When you consider the cost of a tooth extraction and replacement, a root canal is the much cheaper option. 

Does Dental Insurance Cover Root Canals?

Dental insurance form on a table

Root canal treatment is almost always going to be covered by insurance, given that they’re only done in situations where they’re medically necessary. Patients typically have anywhere from 50 to 80% of the cost of their root canal covered, though we’ll have to coordinate with your dental plan to determine for sure what kind of coverage you can get.

If you have questions about this or any other aspect of the cost of root canals, give us a call and we’ll talk about how to make care affordable for you!

Root Canal FAQs

Cross-section of a tooth

How Much Pain Is Normal After a Root Canal?

While root canal treatment itself is completely painless, it’s normal for people to be a little bit tender for a few days after the procedure. This should be mild and short-lived, handled easily with over-the-counter pain relievers.

If you find that your tooth is bothering you, make sure you’re steering clear of any foods or bad habits that could disturb your tooth. Within three or four days, you should feel just fine.

What Should I Do Before a Root Canal?

While you don’t have to do that much to prepare for your root canal, there are probably a few things that it’s smart to keep in mind:

  • Avoid nicotine and alcohol before the procedure.
  • Take an over-the-counter pain reliever beforehand so that it’s kicked in by the time your numbness wears off.
  • Eat well and get a good night’s sleep the day before. This will ensure that your immune system is working optimally, making infection less likely.

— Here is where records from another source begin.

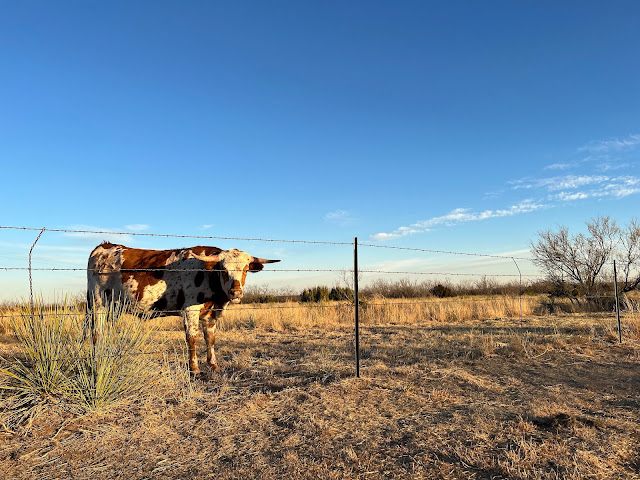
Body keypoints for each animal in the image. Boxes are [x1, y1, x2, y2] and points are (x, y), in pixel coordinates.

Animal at [87, 242, 280, 373]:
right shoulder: (189, 310)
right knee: (96, 333)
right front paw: (194, 369)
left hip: (114, 307)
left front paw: (213, 365)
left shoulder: (210, 314)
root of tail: (104, 246)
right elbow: (192, 338)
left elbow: (210, 339)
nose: (236, 292)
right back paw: (96, 360)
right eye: (223, 269)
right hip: (97, 304)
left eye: (246, 269)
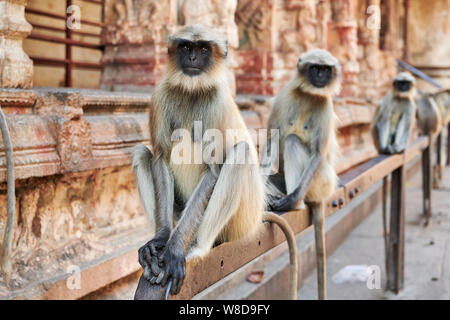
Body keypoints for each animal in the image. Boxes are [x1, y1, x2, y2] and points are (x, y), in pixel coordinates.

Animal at [260, 48, 342, 298]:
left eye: (325, 69)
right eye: (315, 68)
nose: (321, 77)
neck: (309, 94)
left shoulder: (326, 105)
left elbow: (317, 153)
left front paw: (291, 201)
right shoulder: (283, 96)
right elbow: (271, 141)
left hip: (321, 181)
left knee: (293, 141)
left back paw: (294, 203)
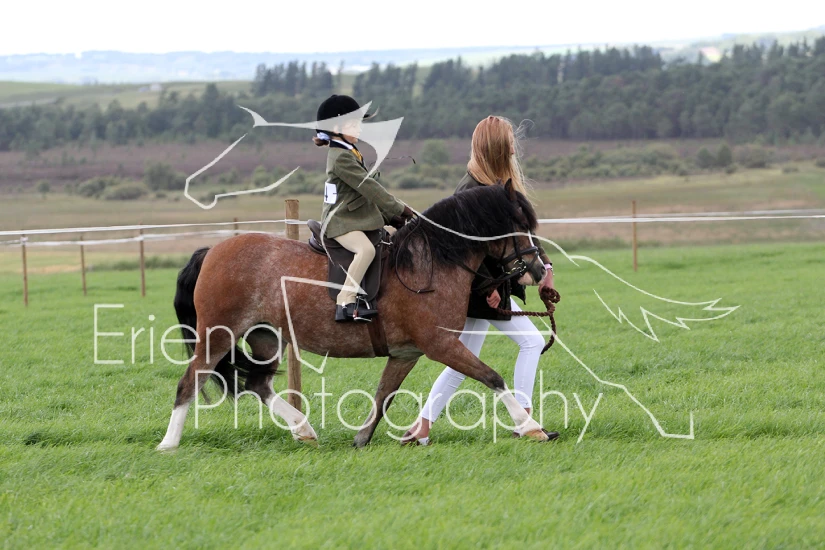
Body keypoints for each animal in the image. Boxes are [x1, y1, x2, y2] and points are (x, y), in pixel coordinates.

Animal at [157, 181, 551, 450]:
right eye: (518, 224)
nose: (537, 269)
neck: (429, 263)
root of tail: (213, 251)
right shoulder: (439, 343)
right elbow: (492, 377)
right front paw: (531, 426)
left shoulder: (406, 353)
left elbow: (384, 395)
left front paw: (362, 438)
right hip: (218, 334)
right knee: (190, 381)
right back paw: (169, 444)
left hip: (267, 336)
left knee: (258, 384)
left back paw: (302, 429)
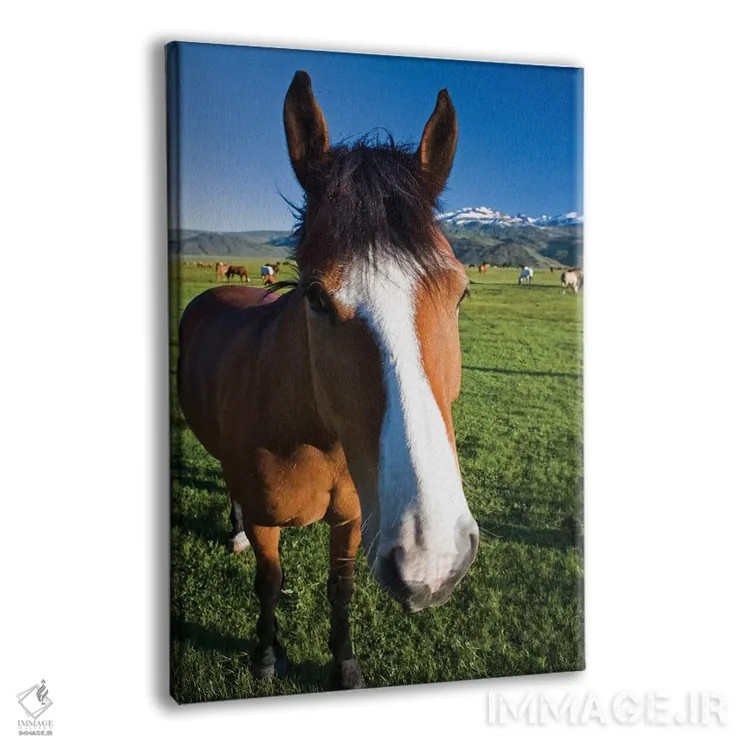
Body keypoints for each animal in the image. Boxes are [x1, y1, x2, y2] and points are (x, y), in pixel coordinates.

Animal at [178, 71, 479, 690]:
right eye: (316, 296)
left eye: (460, 292)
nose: (433, 554)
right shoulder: (268, 521)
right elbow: (269, 583)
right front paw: (267, 655)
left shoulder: (354, 518)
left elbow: (340, 589)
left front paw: (344, 664)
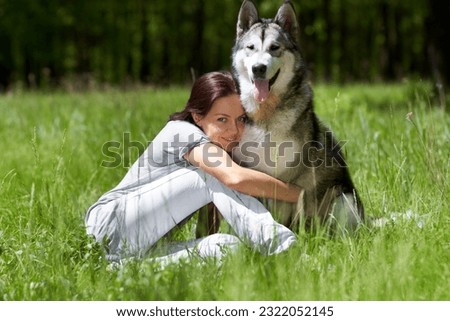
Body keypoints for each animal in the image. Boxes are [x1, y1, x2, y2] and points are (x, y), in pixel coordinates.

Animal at [230, 0, 364, 230]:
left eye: (275, 48)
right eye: (251, 48)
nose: (258, 68)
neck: (267, 114)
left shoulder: (294, 180)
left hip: (343, 199)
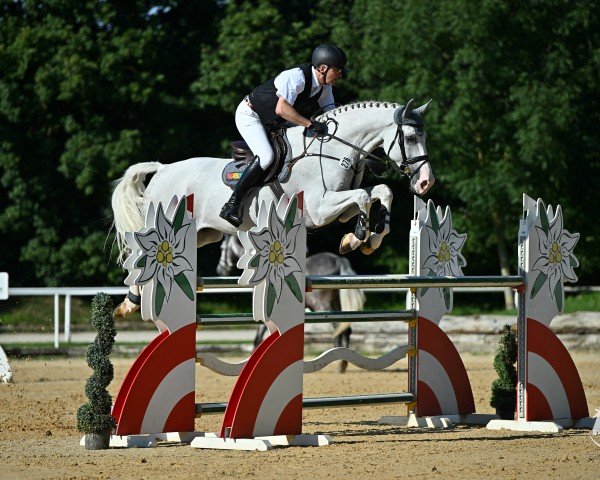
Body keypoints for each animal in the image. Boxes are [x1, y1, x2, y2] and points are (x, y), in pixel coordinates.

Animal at [111, 98, 432, 316]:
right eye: (410, 137)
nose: (425, 183)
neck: (333, 149)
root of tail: (162, 169)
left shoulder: (339, 207)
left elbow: (380, 192)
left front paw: (368, 237)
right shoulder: (320, 209)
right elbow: (365, 198)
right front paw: (359, 236)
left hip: (202, 234)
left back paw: (131, 302)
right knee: (140, 254)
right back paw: (130, 302)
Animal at [216, 234, 366, 374]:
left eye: (223, 248)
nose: (220, 270)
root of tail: (338, 260)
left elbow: (259, 336)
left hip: (322, 305)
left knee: (337, 328)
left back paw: (339, 362)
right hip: (336, 304)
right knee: (345, 329)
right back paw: (343, 361)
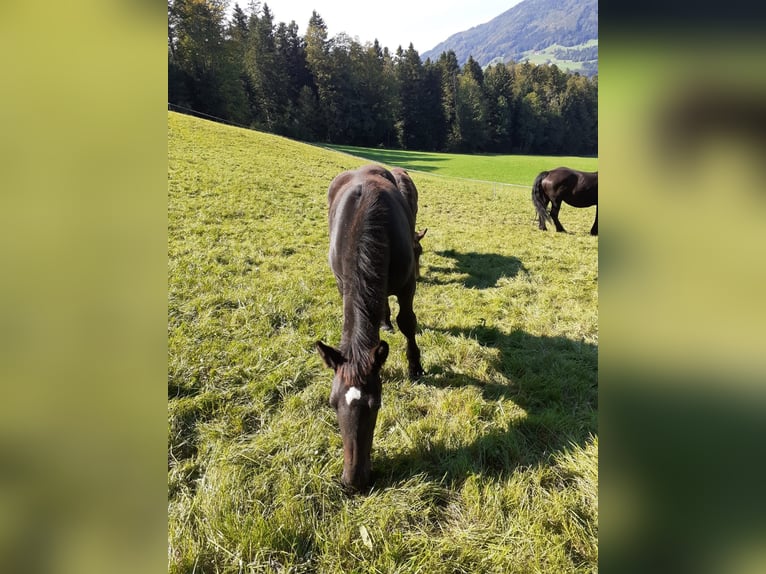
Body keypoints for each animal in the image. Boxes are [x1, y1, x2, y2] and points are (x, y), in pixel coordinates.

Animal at [318, 164, 426, 492]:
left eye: (376, 404)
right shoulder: (343, 283)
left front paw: (415, 366)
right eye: (331, 403)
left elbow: (408, 322)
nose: (353, 481)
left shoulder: (407, 282)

Can I Take Antibiotics Instead of Getting a Root Canal?

While antibiotics are effective on most bacterial infections, they’re insufficient on their own to treat those in the mouth. This is because antibiotics work by moving through the bloodstream, but cannot enter the root pulp of a tooth via this method.

If you’re suffering from pulpitis—the primary infection that would necessitate a root canal—antibiotics aren’t going to be enough to help you.

Do Root Canals Ever Have to Be Redone?

While rare, it is occasionally necessary for a root canal to be redone. It could be that saliva contaminated the tooth during treatment, that it took too long to get your dental crown, or that there was more infected root tissue in your tooth than was expected. It may also happen that a root canaled tooth could develop another infection via a new area of decay, so be sure to take care of a tooth after it’s been treated.